Diurnal Cycle Dependence of ENSO Influence on the Winter Surface Air Temperature in Southeastern China

Abstract

Abstract It is well known that El Niño–Southern Oscillation (ENSO) can influence the East Asian winter climate by modifying the atmospheric circulation over the western North Pacific (WNP). While the impact on precipitation in southeastern China has been extensively studied, the ENSO signal in surface air temperature (SAT) remains overlooked. In this paper, we identify robust ENSO footprints in the winter daily minimum SAT in southeastern China, with El Niño winters generally accompanied by warmer-than-normal minimum SAT anomalies. In contrast, the responses of maximum SAT are weak and negligible, suggesting a diurnal cycle–dependent ENSO influence. Further analysis indicates that this diurnal cycle dependence stems primarily from the disparate surface radiative heating between day and night induced by ENSO-related local total cloud cover (TCC) change. The warmer minimum SAT occurring in the early morning of El Niño winters is mainly caused by the enhanced surface downward longwave radiative heating as a result of the TCC increase.

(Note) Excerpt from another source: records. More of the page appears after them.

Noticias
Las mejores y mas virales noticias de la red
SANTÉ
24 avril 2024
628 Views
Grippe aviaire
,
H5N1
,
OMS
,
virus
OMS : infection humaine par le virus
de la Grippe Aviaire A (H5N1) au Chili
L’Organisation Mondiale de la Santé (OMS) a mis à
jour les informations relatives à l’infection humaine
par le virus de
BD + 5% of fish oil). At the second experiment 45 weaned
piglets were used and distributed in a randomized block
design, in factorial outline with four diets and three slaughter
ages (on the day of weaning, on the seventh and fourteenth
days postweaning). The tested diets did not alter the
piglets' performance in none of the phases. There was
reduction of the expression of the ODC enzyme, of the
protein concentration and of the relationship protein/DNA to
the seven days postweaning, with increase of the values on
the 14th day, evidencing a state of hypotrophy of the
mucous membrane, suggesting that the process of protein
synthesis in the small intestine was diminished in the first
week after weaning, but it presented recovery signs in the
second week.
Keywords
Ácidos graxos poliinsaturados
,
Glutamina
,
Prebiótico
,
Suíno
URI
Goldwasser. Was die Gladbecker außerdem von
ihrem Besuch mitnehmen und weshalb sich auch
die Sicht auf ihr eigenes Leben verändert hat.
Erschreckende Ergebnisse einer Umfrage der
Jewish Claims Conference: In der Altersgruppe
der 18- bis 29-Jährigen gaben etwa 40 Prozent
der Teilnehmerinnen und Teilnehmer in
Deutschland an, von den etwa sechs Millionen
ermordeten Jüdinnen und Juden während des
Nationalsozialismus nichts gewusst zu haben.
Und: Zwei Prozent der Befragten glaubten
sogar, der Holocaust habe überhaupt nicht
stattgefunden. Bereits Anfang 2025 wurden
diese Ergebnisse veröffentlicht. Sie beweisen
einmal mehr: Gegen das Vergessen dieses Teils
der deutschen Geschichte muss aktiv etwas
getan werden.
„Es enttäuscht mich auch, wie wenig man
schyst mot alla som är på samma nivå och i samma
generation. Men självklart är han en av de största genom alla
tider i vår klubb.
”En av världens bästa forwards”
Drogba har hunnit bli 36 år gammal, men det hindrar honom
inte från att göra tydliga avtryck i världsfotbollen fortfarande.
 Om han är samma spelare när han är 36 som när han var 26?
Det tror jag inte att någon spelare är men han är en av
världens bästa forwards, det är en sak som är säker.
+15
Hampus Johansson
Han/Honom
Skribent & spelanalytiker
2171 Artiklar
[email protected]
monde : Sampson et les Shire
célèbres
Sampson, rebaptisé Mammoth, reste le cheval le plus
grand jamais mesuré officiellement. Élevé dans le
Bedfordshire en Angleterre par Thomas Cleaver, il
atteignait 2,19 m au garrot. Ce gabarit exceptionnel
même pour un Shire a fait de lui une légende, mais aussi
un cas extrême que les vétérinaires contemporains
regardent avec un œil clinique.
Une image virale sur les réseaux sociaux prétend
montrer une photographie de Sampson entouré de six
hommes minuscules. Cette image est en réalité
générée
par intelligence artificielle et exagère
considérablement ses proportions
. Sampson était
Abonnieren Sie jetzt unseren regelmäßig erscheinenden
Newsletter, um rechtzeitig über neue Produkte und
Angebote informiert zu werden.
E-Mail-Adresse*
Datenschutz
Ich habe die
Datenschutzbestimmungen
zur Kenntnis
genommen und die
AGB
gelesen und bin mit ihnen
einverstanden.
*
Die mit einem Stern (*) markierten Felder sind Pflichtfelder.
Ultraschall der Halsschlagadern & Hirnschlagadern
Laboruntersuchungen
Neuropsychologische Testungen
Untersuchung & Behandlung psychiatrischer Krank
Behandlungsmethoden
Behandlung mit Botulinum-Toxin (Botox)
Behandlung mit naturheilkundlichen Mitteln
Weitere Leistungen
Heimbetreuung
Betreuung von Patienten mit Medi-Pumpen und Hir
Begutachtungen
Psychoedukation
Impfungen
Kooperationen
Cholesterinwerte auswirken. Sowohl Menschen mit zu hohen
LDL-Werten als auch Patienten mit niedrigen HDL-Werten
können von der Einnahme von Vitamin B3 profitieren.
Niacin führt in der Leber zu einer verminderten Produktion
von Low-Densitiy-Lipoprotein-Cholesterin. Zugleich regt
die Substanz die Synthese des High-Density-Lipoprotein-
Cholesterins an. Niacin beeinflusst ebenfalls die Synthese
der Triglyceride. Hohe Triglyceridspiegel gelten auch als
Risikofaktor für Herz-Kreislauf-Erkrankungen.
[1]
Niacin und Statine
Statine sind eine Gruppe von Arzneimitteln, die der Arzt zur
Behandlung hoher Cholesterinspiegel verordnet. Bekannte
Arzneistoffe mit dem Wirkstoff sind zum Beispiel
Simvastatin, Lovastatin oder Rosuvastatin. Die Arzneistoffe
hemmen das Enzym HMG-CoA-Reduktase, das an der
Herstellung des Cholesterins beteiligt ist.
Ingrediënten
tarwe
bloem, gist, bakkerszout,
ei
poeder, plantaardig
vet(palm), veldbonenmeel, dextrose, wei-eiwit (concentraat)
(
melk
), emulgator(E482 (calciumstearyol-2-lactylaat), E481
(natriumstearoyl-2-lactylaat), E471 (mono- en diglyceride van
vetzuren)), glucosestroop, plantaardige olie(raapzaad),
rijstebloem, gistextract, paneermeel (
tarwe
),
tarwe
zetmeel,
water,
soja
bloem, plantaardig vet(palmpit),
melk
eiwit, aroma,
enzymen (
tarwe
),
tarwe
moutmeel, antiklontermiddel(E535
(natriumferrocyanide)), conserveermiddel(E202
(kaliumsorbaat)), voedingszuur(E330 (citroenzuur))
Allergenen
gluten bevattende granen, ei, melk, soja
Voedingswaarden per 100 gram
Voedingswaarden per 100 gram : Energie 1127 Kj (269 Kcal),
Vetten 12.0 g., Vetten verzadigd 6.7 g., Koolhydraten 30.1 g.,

However, in the afternoon of El Niño winters, although the anomalous horizontal advection of warm air plays a role, there is surface radiative cooling as the weakening of solar radiation due to TCC reflection overwhelms the increase in downward longwave radiation, which leads to a weakened sensible heat flux and thus has a cooling effect on the SAT. Ultimately, these two processes effectively cancel each other out and together produce insignificant maximum SAT responses. Our conclusions carry important implications for the seasonal to interannual winter climate prediction in southeastern China. Significance Statement The purpose of this study is to better understand how ENSO influences winter surface air temperature in southeastern China. Despite insignificant responses of winter daily maximum temperature to ENSO, we find here a robust ENSO influence on the daily minimum temperature, with warm anomalies tending to occur during El Niño events. Further evidence suggests that this diurnal cycle–dependent ENSO influence is mainly caused by ENSO-induced change in local cloudiness, which has a different radiative heating effect between day and night. Our findings are of great importance for improving regional climate prediction, which will benefit social and economic activities.